# Task directions
From the line that contains "output wire [W-1:0]" down to the final line below, please repeat each line exactly and nothing more, with no pictures.

━━ Extracted material ━━

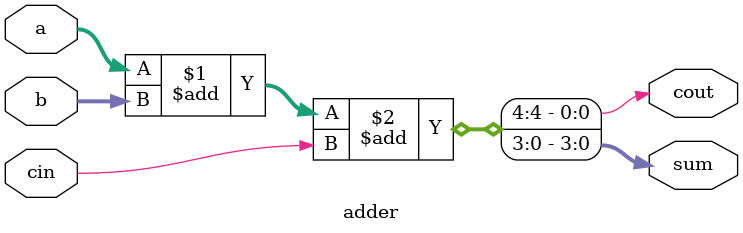
<source format=v>
`timescale 1ns/1ps
module adder #(
  parameter integer W = 4
)(
  input  wire [W-1:0] a,
  input  wire [W-1:0] b,
  input  wire         cin,
  output wire [W-1:0] sum,
  output wire         cout
);
  // Simple vector addition
  assign {cout, sum} = a + b + cin;
endmodule
</source>
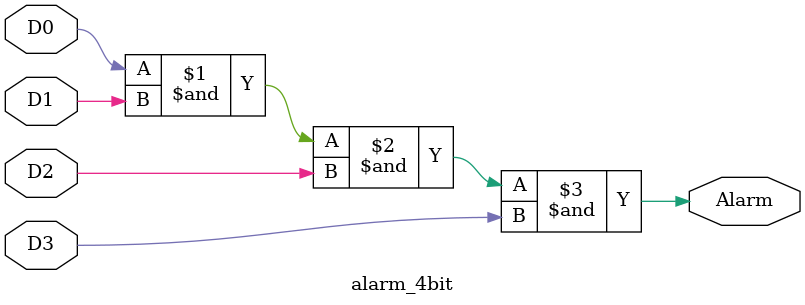
<source format=v>
module alarm_4bit (
    input wire D0, D1, D2, D3,
    output wire Alarm
);
    assign Alarm = D0 & D1 & D2 & D3;
endmodule

</source>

━━━

# Reply to the exercise
  output wire [W-1:0] sum,
  output wire         cout
);
  // Simple vector addition
  assign {cout, sum} = a + b + cin;
endmodule
</source>
<source format=v>
module alarm_4bit (
    input wire D0, D1, D2, D3,
    output wire Alarm
);
    assign Alarm = D0 & D1 & D2 & D3;
endmodule

</source>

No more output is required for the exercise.